Abstract
The utilization of Wi-Fi-based technology for pervasive indoor user identification has gained prominence due to its cost-effective nature and compatibility with user devices. Previous works proposed capturing the media access control (MAC) address emitted from a user's device and using Information Elements (IE)-based MAC de-randomization methods to mitigate the impairment caused by random MAC. However, IE types of different Wi-Fi devices are not consistently differentiated, leading to identification errors in IE-based methods. Additionally, typical Wi-Fi fingerprinting approaches require densely pre-deployed Wi-Fi stations, contradicting the principle of pervasive localization. To address these challenges, we propose the mobile single station-based user identification (MS.Id) technique, which leverages Wi-Fi mobile single stations for pervasive indoor user identification.
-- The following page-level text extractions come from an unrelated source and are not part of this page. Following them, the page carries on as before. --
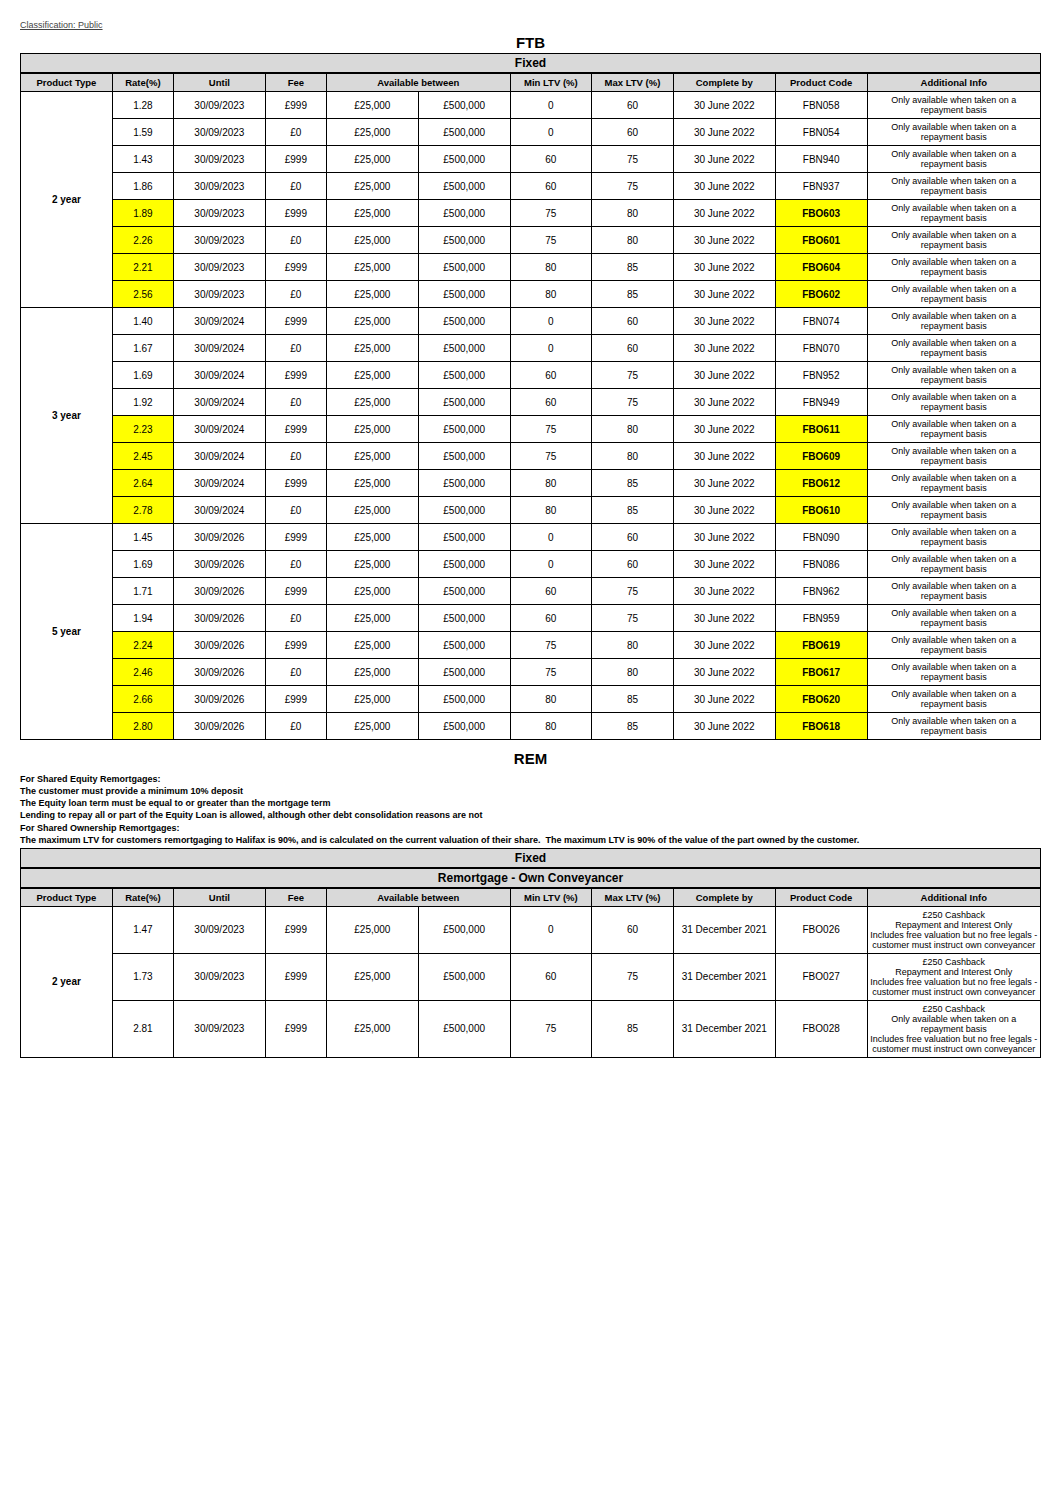Classification: Public
FTB
Fixed
| Product Type | Rate(%) | Until | Fee | Available between | Min LTV (%) | Max LTV (%) | Complete by | Product Code | Additional Info |
| --- | --- | --- | --- | --- | --- | --- | --- | --- | --- |
| 2 year | 1.28 | 30/09/2023 | £999 | £25,000 | £500,000 | 0 | 60 | 30 June 2022 | FBN058 | Only available when taken on a repayment basis |
| 1.59 | 30/09/2023 | £0 | £25,000 | £500,000 | 0 | 60 | 30 June 2022 | FBN054 | Only available when taken on a repayment basis |
| 1.43 | 30/09/2023 | £999 | £25,000 | £500,000 | 60 | 75 | 30 June 2022 | FBN940 | Only available when taken on a repayment basis |
| 1.86 | 30/09/2023 | £0 | £25,000 | £500,000 | 60 | 75 | 30 June 2022 | FBN937 | Only available when taken on a repayment basis |
| 1.89 | 30/09/2023 | £999 | £25,000 | £500,000 | 75 | 80 | 30 June 2022 | FBO603 | Only available when taken on a repayment basis |
| 2.26 | 30/09/2023 | £0 | £25,000 | £500,000 | 75 | 80 | 30 June 2022 | FBO601 | Only available when taken on a repayment basis |
| 2.21 | 30/09/2023 | £999 | £25,000 | £500,000 | 80 | 85 | 30 June 2022 | FBO604 | Only available when taken on a repayment basis |
| 2.56 | 30/09/2023 | £0 | £25,000 | £500,000 | 80 | 85 | 30 June 2022 | FBO602 | Only available when taken on a repayment basis |
| 3 year | 1.40 | 30/09/2024 | £999 | £25,000 | £500,000 | 0 | 60 | 30 June 2022 | FBN074 | Only available when taken on a repayment basis |
| 1.67 | 30/09/2024 | £0 | £25,000 | £500,000 | 0 | 60 | 30 June 2022 | FBN070 | Only available when taken on a repayment basis |
| 1.69 | 30/09/2024 | £999 | £25,000 | £500,000 | 60 | 75 | 30 June 2022 | FBN952 | Only available when taken on a repayment basis |
| 1.92 | 30/09/2024 | £0 | £25,000 | £500,000 | 60 | 75 | 30 June 2022 | FBN949 | Only available when taken on a repayment basis |
| 2.23 | 30/09/2024 | £999 | £25,000 | £500,000 | 75 | 80 | 30 June 2022 | FBO611 | Only available when taken on a repayment basis |
| 2.45 | 30/09/2024 | £0 | £25,000 | £500,000 | 75 | 80 | 30 June 2022 | FBO609 | Only available when taken on a repayment basis |
| 2.64 | 30/09/2024 | £999 | £25,000 | £500,000 | 80 | 85 | 30 June 2022 | FBO612 | Only available when taken on a repayment basis |
| 2.78 | 30/09/2024 | £0 | £25,000 | £500,000 | 80 | 85 | 30 June 2022 | FBO610 | Only available when taken on a repayment basis |
| 5 year | 1.45 | 30/09/2026 | £999 | £25,000 | £500,000 | 0 | 60 | 30 June 2022 | FBN090 | Only available when taken on a repayment basis |
| 1.69 | 30/09/2026 | £0 | £25,000 | £500,000 | 0 | 60 | 30 June 2022 | FBN086 | Only available when taken on a repayment basis |
| 1.71 | 30/09/2026 | £999 | £25,000 | £500,000 | 60 | 75 | 30 June 2022 | FBN962 | Only available when taken on a repayment basis |
| 1.94 | 30/09/2026 | £0 | £25,000 | £500,000 | 60 | 75 | 30 June 2022 | FBN959 | Only available when taken on a repayment basis |
| 2.24 | 30/09/2026 | £999 | £25,000 | £500,000 | 75 | 80 | 30 June 2022 | FBO619 | Only available when taken on a repayment basis |
| 2.46 | 30/09/2026 | £0 | £25,000 | £500,000 | 75 | 80 | 30 June 2022 | FBO617 | Only available when taken on a repayment basis |
| 2.66 | 30/09/2026 | £999 | £25,000 | £500,000 | 80 | 85 | 30 June 2022 | FBO620 | Only available when taken on a repayment basis |
| 2.80 | 30/09/2026 | £0 | £25,000 | £500,000 | 80 | 85 | 30 June 2022 | FBO618 | Only available when taken on a repayment basis |
REM
For Shared Equity Remortgages:
The customer must provide a minimum 10% deposit
The Equity loan term must be equal to or greater than the mortgage term
Lending to repay all or part of the Equity Loan is allowed, although other debt consolidation reasons are not
For Shared Ownership Remortgages:
The maximum LTV for customers remortgaging to Halifax is 90%, and is calculated on the current valuation of their share. The maximum LTV is 90% of the value of the part owned by the customer.
Fixed
Remortgage - Own Conveyancer
| Product Type | Rate(%) | Until | Fee | Available between | Min LTV (%) | Max LTV (%) | Complete by | Product Code | Additional Info |
| --- | --- | --- | --- | --- | --- | --- | --- | --- | --- |
| 2 year | 1.47 | 30/09/2023 | £999 | £25,000 | £500,000 | 0 | 60 | 31 December 2021 | FBO026 | £250 Cashback Repayment and Interest Only Includes free valuation but no free legals - customer must instruct own conveyancer |
| 1.73 | 30/09/2023 | £999 | £25,000 | £500,000 | 60 | 75 | 31 December 2021 | FBO027 | £250 Cashback Repayment and Interest Only Includes free valuation but no free legals - customer must instruct own conveyancer |
| 2.81 | 30/09/2023 | £999 | £25,000 | £500,000 | 75 | 85 | 31 December 2021 | FBO028 | £250 Cashback Only available when taken on a repayment basis Includes free valuation but no free legals - customer must instruct own conveyancer |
MS.Id includes mobile single station localization (MSL) and MAC de-randomization based on users' spatio-temporal location and IE information (DR.LIE). MSL can be implemented on a standard mobile Wi-Fi station without extensive pre-deployment. DR.LIE performs MAC de-randomization using the LIC algorithm to identify users with random MAC addresses. Experimental results demonstrate that MS.Id outperforms previous IE-based user identification methods and multi-station localization techniques. MSL achieves a localization error of 1.15 meters which is better than multi-station with 12 APs of 1.40 meters. DR.LIE demonstrates an identification accuracy of 95.24% which is better than AIMAC of 85.48%.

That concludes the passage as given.